(WORK ORDER):
Every record that follows must be set down word for word.

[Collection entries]
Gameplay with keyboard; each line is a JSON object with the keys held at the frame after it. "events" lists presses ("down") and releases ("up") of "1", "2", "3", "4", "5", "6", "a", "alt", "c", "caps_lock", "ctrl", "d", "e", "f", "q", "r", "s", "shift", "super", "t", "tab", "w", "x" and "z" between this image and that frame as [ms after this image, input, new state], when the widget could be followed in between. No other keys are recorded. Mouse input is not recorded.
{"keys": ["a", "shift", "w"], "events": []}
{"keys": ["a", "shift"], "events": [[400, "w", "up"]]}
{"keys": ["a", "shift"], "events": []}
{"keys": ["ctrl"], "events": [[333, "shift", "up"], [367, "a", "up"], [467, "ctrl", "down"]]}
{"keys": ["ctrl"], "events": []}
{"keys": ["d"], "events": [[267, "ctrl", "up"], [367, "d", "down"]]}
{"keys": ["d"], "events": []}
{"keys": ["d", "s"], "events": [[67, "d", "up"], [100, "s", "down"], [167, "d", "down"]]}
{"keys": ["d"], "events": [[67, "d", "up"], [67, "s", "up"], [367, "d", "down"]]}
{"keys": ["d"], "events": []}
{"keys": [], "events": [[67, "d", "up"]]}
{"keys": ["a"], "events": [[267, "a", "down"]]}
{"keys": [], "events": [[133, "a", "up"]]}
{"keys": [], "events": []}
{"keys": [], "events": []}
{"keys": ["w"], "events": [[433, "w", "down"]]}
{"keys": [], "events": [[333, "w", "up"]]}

(RESPONSE TO THIS TASK):
Gameplay with keyboard; each line is a JSON object with the keys held at the frame after it. "events" lists presses ("down") and releases ("up") of "1", "2", "3", "4", "5", "6", "a", "alt", "c", "caps_lock", "ctrl", "d", "e", "f", "q", "r", "s", "shift", "super", "t", "tab", "w", "x" and "z" between this image and that frame as [ms after this image, input, new state], when the widget could be followed in between. No other keys are recorded. Mouse input is not recorded.
{"keys": ["a", "shift", "w"], "events": []}
{"keys": ["a", "shift"], "events": [[400, "w", "up"]]}
{"keys": ["a", "shift"], "events": []}
{"keys": ["ctrl"], "events": [[333, "shift", "up"], [367, "a", "up"], [467, "ctrl", "down"]]}
{"keys": ["ctrl"], "events": []}
{"keys": ["d"], "events": [[267, "ctrl", "up"], [367, "d", "down"]]}
{"keys": ["d"], "events": []}
{"keys": ["d", "s"], "events": [[67, "d", "up"], [100, "s", "down"], [167, "d", "down"]]}
{"keys": ["d"], "events": [[67, "d", "up"], [67, "s", "up"], [367, "d", "down"]]}
{"keys": ["d"], "events": []}
{"keys": [], "events": [[67, "d", "up"]]}
{"keys": ["a"], "events": [[267, "a", "down"]]}
{"keys": [], "events": [[133, "a", "up"]]}
{"keys": [], "events": []}
{"keys": [], "events": []}
{"keys": ["w"], "events": [[433, "w", "down"]]}
{"keys": [], "events": [[333, "w", "up"]]}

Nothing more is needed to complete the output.